Required work
Copy the records exactly. Include every line.
Data listing section start
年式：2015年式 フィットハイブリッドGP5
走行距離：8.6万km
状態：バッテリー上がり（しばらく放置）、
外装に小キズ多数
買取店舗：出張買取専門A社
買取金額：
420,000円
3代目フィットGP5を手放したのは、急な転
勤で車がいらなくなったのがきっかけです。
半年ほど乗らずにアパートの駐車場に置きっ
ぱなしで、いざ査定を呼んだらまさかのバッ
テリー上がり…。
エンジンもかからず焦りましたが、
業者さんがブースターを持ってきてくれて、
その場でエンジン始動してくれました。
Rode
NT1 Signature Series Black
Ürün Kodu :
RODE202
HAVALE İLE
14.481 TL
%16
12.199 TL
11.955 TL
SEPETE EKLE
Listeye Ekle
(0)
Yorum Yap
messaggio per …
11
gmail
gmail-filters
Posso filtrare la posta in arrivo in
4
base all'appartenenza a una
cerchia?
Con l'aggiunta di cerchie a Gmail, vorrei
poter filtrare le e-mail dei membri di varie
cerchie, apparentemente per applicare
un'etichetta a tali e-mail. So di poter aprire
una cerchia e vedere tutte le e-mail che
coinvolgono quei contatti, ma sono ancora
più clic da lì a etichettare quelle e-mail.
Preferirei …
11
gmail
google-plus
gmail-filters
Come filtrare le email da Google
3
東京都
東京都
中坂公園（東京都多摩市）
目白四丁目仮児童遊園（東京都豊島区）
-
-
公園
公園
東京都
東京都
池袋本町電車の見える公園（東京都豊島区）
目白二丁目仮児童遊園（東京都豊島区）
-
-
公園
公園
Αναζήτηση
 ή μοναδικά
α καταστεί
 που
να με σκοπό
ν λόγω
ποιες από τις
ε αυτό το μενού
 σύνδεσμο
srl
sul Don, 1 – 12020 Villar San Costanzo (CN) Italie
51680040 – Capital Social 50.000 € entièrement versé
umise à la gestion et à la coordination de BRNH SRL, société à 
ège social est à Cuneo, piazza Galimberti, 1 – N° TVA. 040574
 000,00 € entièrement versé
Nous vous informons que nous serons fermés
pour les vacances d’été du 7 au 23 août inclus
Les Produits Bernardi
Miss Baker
Data listing section end
Problem solution
年式：2015年式 フィットハイブリッドGP5
走行距離：8.6万km
状態：バッテリー上がり（しばらく放置）、
外装に小キズ多数
買取店舗：出張買取専門A社
買取金額：
420,000円
3代目フィットGP5を手放したのは、急な転
勤で車がいらなくなったのがきっかけです。
半年ほど乗らずにアパートの駐車場に置きっ
ぱなしで、いざ査定を呼んだらまさかのバッ
テリー上がり…。
エンジンもかからず焦りましたが、
業者さんがブースターを持ってきてくれて、
その場でエンジン始動してくれました。
Rode
NT1 Signature Series Black
Ürün Kodu :
RODE202
HAVALE İLE
14.481 TL
%16
12.199 TL
11.955 TL
SEPETE EKLE
Listeye Ekle
(0)
Yorum Yap
messaggio per …
11
gmail
gmail-filters
Posso filtrare la posta in arrivo in
4
base all'appartenenza a una
cerchia?
Con l'aggiunta di cerchie a Gmail, vorrei
poter filtrare le e-mail dei membri di varie
cerchie, apparentemente per applicare
un'etichetta a tali e-mail. So di poter aprire
una cerchia e vedere tutte le e-mail che
coinvolgono quei contatti, ma sono ancora
più clic da lì a etichettare quelle e-mail.
Preferirei …
11
gmail
google-plus
gmail-filters
Come filtrare le email da Google
3
東京都
東京都
中坂公園（東京都多摩市）
目白四丁目仮児童遊園（東京都豊島区）
-
-
公園
公園
東京都
東京都
池袋本町電車の見える公園（東京都豊島区）
目白二丁目仮児童遊園（東京都豊島区）
-
-
公園
公園
Αναζήτηση
 ή μοναδικά
α καταστεί
 που
να με σκοπό
ν λόγω
ποιες από τις
ε αυτό το μενού
 σύνδεσμο
srl
sul Don, 1 – 12020 Villar San Costanzo (CN) Italie
51680040 – Capital Social 50.000 € entièrement versé
umise à la gestion et à la coordination de BRNH SRL, société à 
ège social est à Cuneo, piazza Galimberti, 1 – N° TVA. 040574
 000,00 € entièrement versé
Nous vous informons que nous serons fermés
pour les vacances d’été du 7 au 23 août inclus
Les Produits Bernardi
Miss Baker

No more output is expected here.